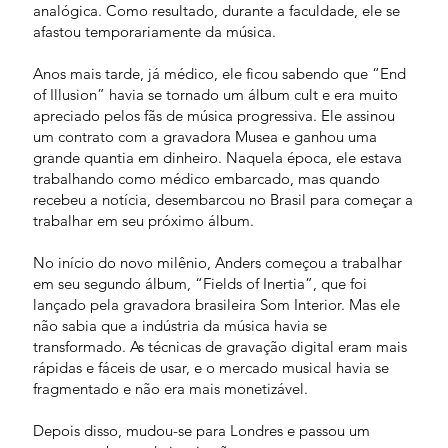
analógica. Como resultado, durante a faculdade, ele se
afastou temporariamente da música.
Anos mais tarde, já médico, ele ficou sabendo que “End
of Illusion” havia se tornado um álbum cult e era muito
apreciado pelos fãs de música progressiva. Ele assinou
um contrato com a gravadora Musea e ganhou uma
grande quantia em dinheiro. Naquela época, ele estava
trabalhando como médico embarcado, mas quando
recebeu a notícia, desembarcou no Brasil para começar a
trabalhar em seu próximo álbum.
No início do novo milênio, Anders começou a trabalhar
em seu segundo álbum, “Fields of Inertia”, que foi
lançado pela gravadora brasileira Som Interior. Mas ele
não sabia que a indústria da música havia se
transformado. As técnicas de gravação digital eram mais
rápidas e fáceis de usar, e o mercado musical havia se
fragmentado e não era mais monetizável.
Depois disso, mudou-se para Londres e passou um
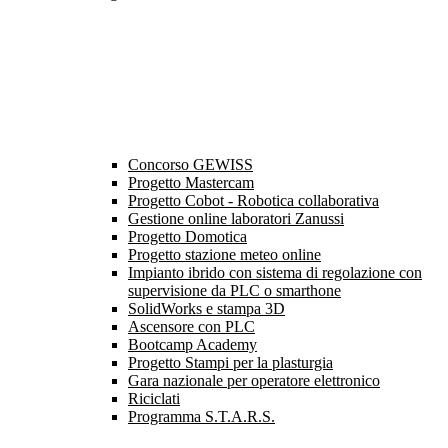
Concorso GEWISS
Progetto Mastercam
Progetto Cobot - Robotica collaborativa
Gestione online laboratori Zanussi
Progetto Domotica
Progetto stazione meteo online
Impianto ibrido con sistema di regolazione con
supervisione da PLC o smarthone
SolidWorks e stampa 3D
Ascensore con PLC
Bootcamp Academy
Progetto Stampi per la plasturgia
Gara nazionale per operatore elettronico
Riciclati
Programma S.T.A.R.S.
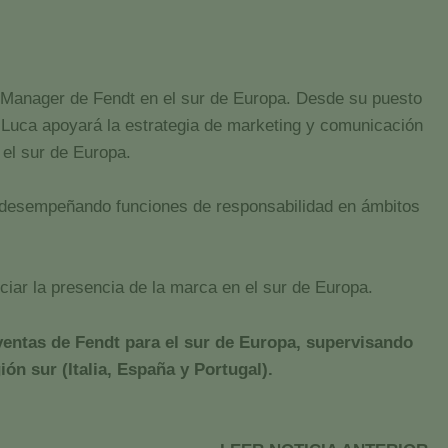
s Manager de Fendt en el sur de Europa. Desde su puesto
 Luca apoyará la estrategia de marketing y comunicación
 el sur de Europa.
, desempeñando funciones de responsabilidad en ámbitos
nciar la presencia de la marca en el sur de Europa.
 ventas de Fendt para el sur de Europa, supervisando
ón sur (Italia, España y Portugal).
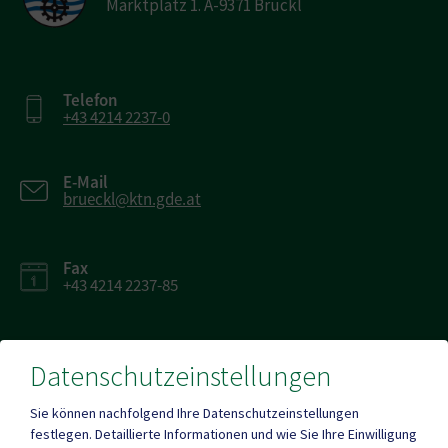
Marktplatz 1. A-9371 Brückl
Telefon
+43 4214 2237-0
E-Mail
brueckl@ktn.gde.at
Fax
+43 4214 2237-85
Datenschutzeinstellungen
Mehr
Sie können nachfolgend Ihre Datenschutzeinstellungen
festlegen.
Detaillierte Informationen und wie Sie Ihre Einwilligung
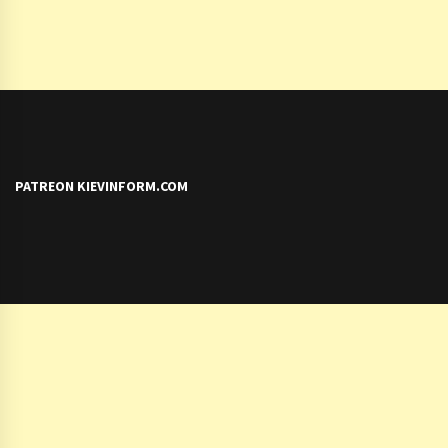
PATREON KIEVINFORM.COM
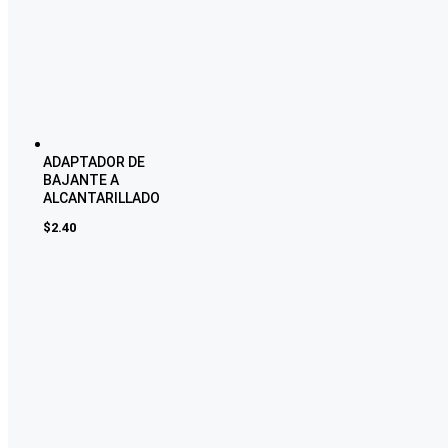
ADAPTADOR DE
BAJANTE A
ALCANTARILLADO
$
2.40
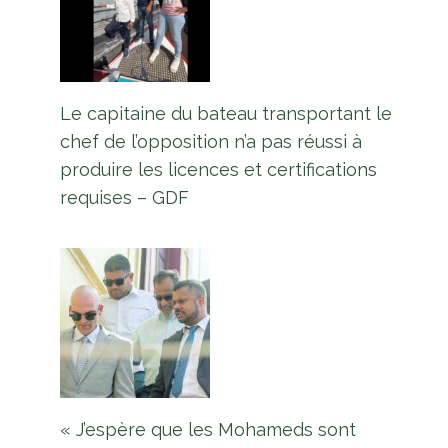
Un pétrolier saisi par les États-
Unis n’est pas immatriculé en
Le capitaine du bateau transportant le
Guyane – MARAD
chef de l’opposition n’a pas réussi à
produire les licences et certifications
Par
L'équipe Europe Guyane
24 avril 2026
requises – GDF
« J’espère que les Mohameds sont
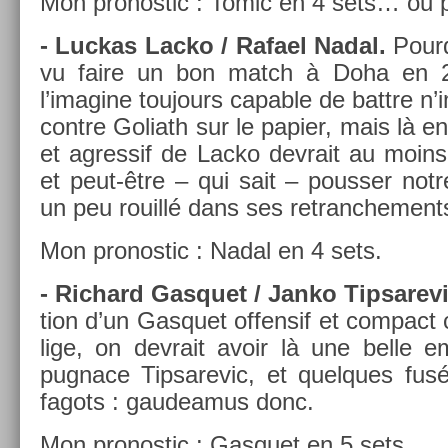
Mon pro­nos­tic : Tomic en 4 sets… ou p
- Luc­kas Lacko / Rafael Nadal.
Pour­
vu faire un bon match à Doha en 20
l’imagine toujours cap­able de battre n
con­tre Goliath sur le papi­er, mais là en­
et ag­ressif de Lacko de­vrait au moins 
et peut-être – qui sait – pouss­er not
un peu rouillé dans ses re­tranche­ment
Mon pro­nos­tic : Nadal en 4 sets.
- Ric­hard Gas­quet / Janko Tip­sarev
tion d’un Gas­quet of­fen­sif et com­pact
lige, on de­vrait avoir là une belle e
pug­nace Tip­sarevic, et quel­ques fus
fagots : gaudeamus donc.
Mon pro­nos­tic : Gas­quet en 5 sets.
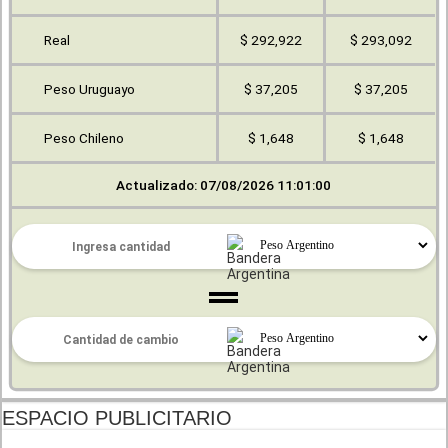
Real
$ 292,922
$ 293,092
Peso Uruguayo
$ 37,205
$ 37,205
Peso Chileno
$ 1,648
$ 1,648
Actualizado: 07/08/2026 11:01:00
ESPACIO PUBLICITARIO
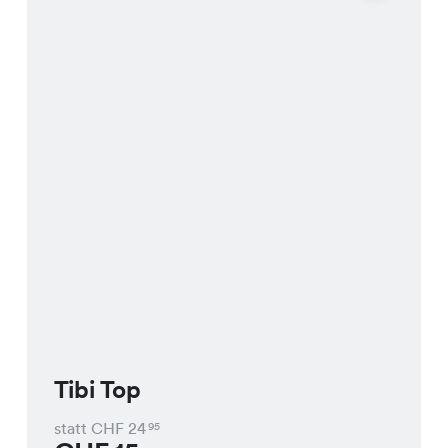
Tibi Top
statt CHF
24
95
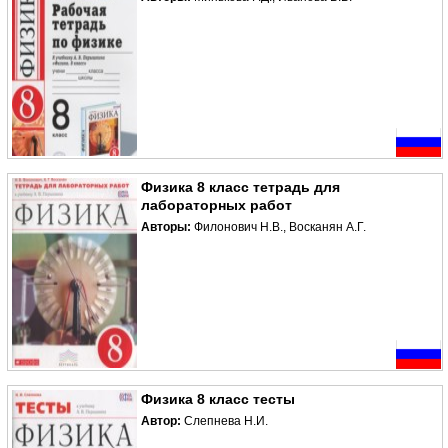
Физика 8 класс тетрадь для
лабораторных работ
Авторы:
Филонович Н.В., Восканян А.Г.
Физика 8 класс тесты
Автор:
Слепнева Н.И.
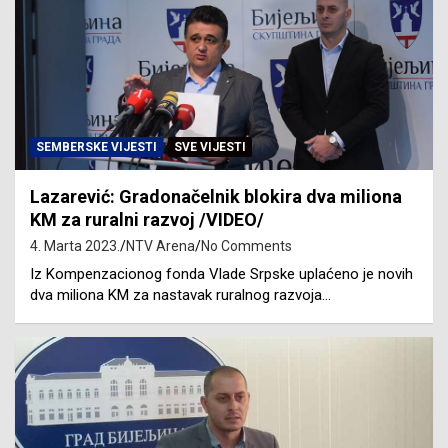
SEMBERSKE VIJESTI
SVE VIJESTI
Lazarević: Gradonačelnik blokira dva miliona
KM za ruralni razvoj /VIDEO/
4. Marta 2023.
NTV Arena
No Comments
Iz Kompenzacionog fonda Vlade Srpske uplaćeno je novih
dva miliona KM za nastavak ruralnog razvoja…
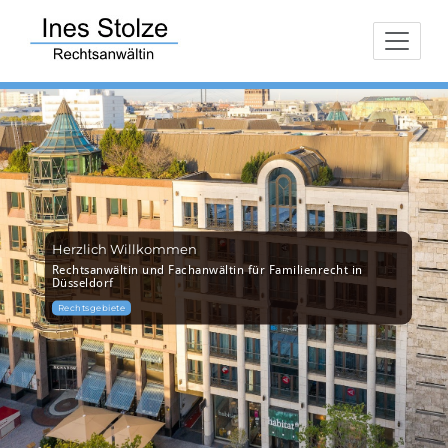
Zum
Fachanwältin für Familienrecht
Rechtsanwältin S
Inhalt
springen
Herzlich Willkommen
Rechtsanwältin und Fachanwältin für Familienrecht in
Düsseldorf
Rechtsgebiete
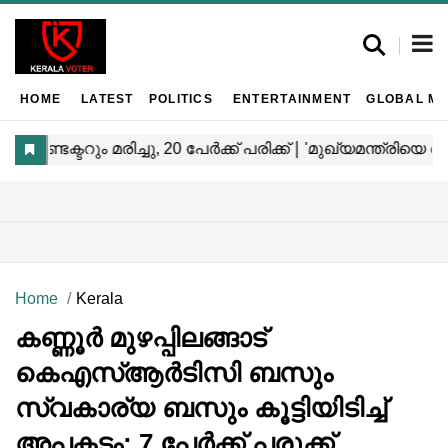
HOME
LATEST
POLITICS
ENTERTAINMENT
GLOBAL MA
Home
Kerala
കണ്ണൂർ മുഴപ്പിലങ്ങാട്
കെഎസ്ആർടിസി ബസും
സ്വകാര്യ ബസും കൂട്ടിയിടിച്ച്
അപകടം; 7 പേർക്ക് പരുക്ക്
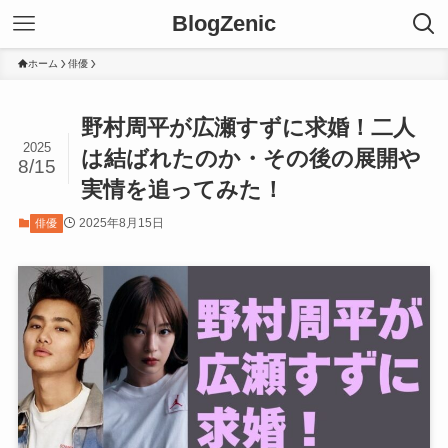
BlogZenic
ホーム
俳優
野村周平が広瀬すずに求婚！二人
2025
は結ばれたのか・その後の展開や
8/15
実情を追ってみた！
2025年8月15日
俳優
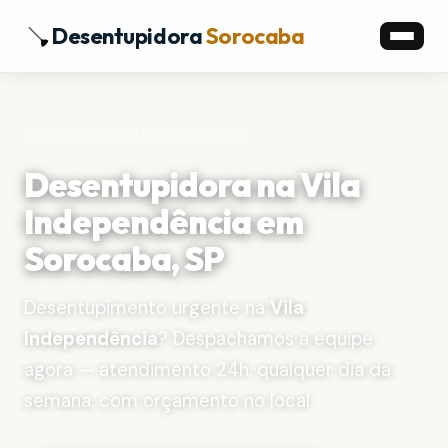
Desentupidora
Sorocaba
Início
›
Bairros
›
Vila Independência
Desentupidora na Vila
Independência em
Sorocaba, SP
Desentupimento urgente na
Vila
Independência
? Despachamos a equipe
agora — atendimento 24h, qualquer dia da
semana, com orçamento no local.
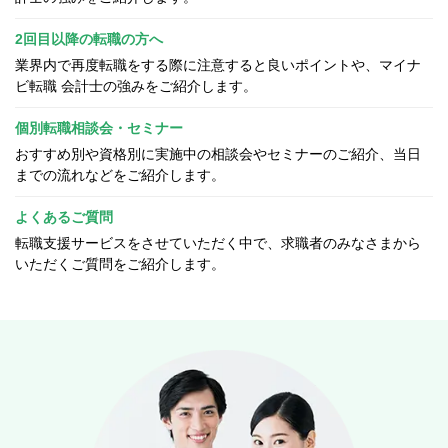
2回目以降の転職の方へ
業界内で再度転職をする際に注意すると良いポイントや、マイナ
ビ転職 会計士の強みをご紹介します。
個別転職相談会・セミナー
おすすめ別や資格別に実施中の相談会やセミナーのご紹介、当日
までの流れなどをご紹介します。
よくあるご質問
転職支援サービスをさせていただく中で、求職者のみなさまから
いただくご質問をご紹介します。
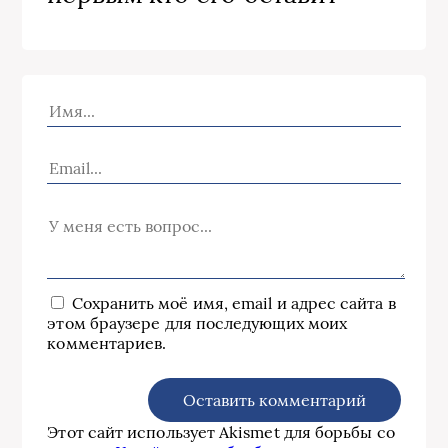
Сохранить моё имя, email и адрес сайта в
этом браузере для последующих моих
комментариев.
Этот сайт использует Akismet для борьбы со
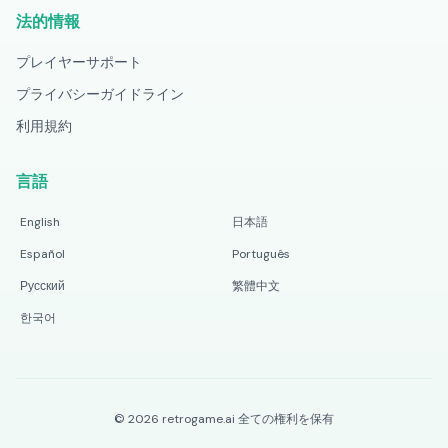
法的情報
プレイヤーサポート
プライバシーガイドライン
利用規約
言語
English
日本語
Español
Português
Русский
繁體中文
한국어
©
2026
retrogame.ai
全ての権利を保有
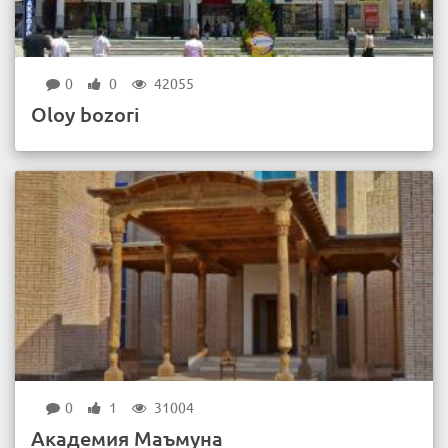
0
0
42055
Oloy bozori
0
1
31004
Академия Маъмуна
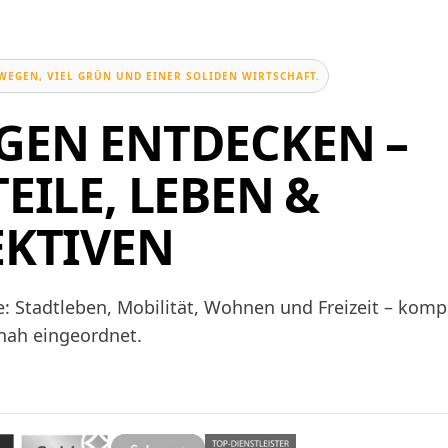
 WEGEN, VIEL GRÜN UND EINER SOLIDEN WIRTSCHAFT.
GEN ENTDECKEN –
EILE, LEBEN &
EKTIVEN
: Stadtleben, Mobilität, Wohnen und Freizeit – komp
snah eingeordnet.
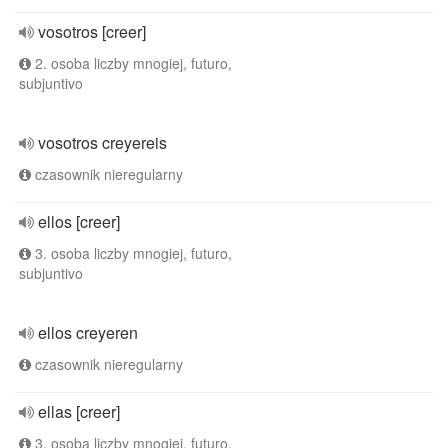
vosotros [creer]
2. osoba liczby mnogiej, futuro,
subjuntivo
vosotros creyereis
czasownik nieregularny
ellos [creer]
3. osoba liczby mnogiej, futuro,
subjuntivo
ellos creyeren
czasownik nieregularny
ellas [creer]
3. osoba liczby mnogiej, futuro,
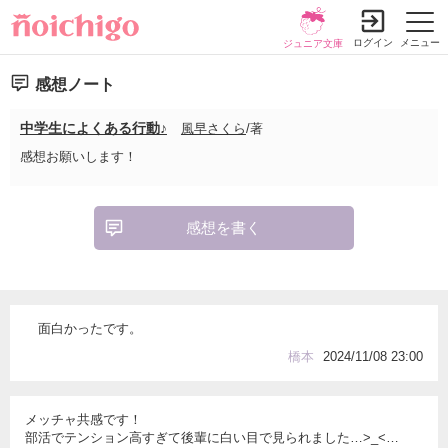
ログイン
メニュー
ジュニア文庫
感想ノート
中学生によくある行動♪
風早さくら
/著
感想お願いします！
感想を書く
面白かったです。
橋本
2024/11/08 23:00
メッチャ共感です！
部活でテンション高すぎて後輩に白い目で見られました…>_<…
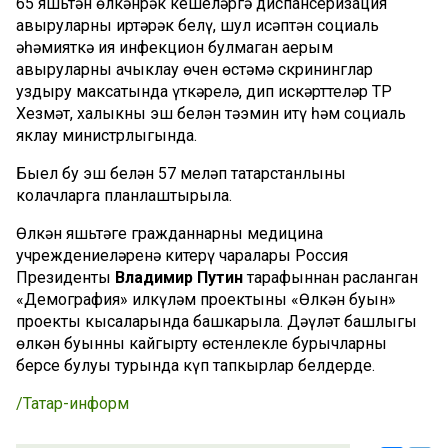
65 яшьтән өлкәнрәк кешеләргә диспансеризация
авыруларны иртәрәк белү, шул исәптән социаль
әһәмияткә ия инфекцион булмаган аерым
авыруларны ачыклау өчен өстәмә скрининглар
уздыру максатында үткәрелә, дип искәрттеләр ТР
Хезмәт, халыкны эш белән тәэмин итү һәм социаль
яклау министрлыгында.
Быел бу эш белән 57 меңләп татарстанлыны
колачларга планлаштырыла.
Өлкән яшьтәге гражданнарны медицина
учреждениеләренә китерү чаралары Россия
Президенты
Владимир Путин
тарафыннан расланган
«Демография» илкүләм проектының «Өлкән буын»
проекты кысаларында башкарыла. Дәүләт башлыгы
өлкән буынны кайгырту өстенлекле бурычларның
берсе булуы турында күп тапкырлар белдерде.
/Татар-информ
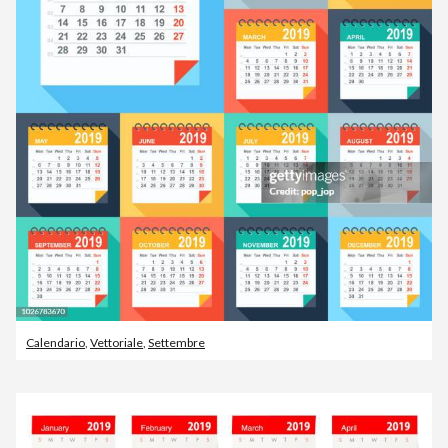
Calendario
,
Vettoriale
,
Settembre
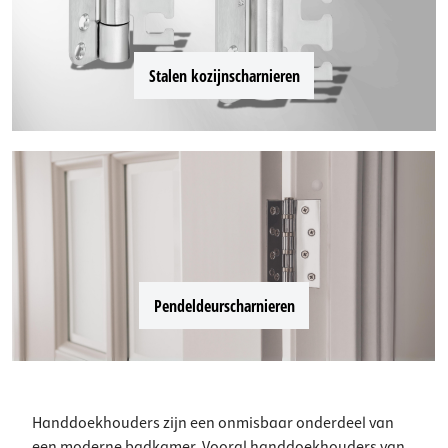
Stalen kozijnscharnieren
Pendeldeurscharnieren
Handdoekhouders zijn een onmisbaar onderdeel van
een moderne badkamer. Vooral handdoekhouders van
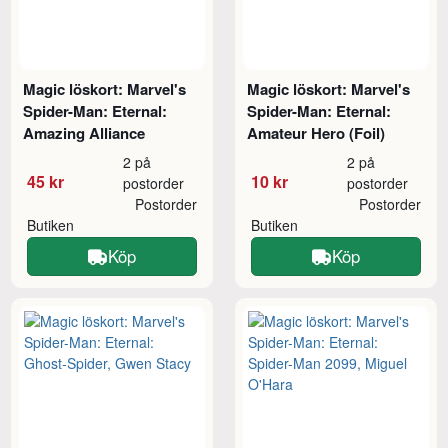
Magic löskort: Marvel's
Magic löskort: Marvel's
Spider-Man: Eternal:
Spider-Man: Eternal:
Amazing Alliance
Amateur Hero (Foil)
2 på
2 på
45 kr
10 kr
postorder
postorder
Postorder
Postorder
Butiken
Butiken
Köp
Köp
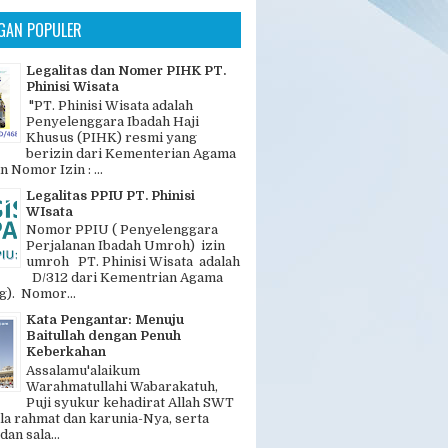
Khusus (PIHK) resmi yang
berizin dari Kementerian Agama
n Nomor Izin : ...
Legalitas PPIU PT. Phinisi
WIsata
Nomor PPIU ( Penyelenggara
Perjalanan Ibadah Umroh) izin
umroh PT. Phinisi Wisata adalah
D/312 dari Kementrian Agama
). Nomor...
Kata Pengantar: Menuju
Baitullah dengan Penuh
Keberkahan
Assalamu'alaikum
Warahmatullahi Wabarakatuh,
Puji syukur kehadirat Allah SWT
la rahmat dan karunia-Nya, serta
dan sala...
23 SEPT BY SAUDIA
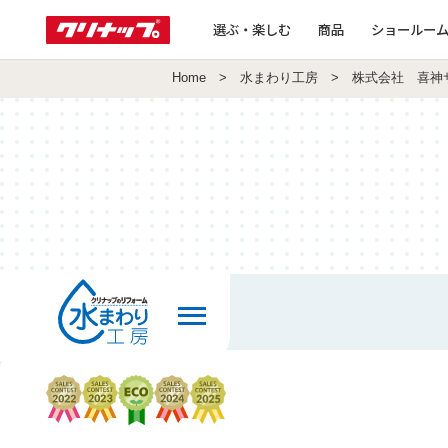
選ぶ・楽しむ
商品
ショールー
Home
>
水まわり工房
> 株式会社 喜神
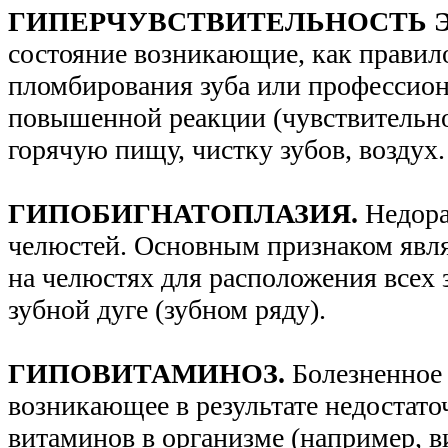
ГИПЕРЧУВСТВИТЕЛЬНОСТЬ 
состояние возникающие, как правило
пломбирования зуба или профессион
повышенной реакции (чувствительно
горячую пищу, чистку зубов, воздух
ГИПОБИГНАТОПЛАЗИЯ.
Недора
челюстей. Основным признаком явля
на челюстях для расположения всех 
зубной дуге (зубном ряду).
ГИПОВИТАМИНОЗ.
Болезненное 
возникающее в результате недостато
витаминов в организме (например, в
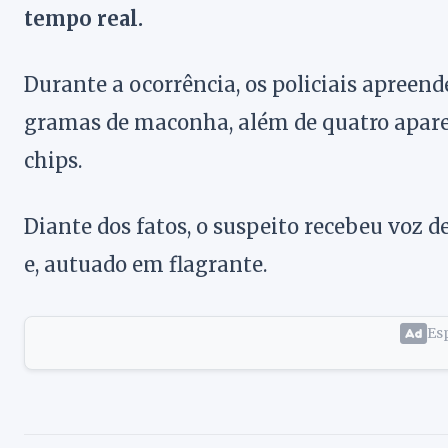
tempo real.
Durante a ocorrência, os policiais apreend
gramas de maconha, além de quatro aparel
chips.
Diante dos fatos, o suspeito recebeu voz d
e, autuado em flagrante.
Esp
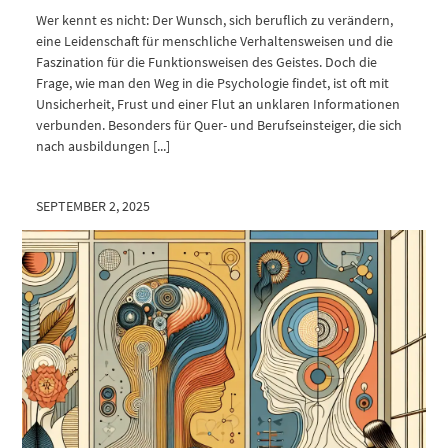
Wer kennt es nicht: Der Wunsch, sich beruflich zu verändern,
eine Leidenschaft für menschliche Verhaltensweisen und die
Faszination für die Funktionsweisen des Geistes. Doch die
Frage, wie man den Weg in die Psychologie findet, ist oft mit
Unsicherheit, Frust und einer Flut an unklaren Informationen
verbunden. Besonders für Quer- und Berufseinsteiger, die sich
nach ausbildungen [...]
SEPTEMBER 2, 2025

————

Instructions to follow
Quote the data above exactly from the line with "Despachamos a equipe" to the line with "Khusus (PIHK) resmi yang", both ends counted, and nothing else. Pictures don't go in.

Exercise answer
? Despachamos a equipe
agora — atendimento 24h, qualquer dia da
semana, com orçamento no local.
2回目以降の転職の方へ
業界内で再度転職をする際に注意すると良いポイントや、マイナ
ビ転職 会計士の強みをご紹介します。
個別転職相談会・セミナー
おすすめ別や資格別に実施中の相談会やセミナーのご紹介、当日
までの流れなどをご紹介します。
よくあるご質問
転職支援サービスをさせていただく中で、求職者のみなさまから
いただくご質問をご紹介します。
Сохранить моё имя, email и адрес сайта в
этом браузере для последующих моих
комментариев.
Этот сайт использует Akismet для борьбы со
法的情報
プレイヤーサポート
プライバシーガイドライン
利用規約
言語
English
日本語
Español
Português
Русский
繁體中文
한국어
©
2026
retrogame.ai
全ての権利を保有
0
0
42055
Oloy bozori
0
1
31004
Академия Маъмуна
 WEGEN, VIEL GRÜN UND EINER SOLIDEN WIRTSCHAFT.
GEN ENTDECKEN –
EILE, LEBEN &
EKTIVEN
: Stadtleben, Mobilität, Wohnen und Freizeit – komp
snah eingeordnet.
vosotros [creer]
2. osoba liczby mnogiej, futuro,
subjuntivo
vosotros creyereis
czasownik nieregularny
ellos [creer]
3. osoba liczby mnogiej, futuro,
subjuntivo
ellos creyeren
czasownik nieregularny
ellas [creer]
3. osoba liczby mnogiej, futuro,
ログイン
メニュー
ジュニア文庫
感想ノート
中学生によくある行動♪
風早さくら
/著
感想お願いします！
感想を書く
面白かったです。
橋本
2024/11/08 23:00
メッチャ共感です！
部活でテンション高すぎて後輩に白い目で見られました…>_<…
65 яшьтән өлкәнрәк кешеләргә диспансеризация
авыруларны иртәрәк белү, шул исәптән социаль
әһәмияткә ия инфекцион булмаган аерым
авыруларны ачыклау өчен өстәмә скрининглар
уздыру максатында үткәрелә, дип искәрттеләр ТР
Хезмәт, халыкны эш белән тәэмин итү һәм социаль
яклау министрлыгында.
Быел бу эш белән 57 меңләп татарстанлыны
колачларга планлаштырыла.
Өлкән яшьтәге гражданнарны медицина
учреждениеләренә китерү чаралары Россия
Президенты
Владимир Путин
тарафыннан расланган
«Демография» илкүләм проектының «Өлкән буын»
проекты кысаларында башкарыла. Дәүләт башлыгы
өлкән буынны кайгырту өстенлекле бурычларның
берсе булуы турында күп тапкырлар белдерде.
/Татар-информ
Calendario
,
Vettoriale
,
Settembre
Stalen kozijnscharnieren
Pendeldeurscharnieren
Handdoekhouders zijn een onmisbaar onderdeel van
een moderne badkamer. Vooral handdoekhouders van
Magic löskort: Marvel's
Magic löskort: Marvel's
Spider-Man: Eternal:
Spider-Man: Eternal:
Amazing Alliance
Amateur Hero (Foil)
2 på
2 på
45 kr
10 kr
postorder
postorder
Postorder
Postorder
Butiken
Butiken
Köp
Köp
Khusus (PIHK) resmi yang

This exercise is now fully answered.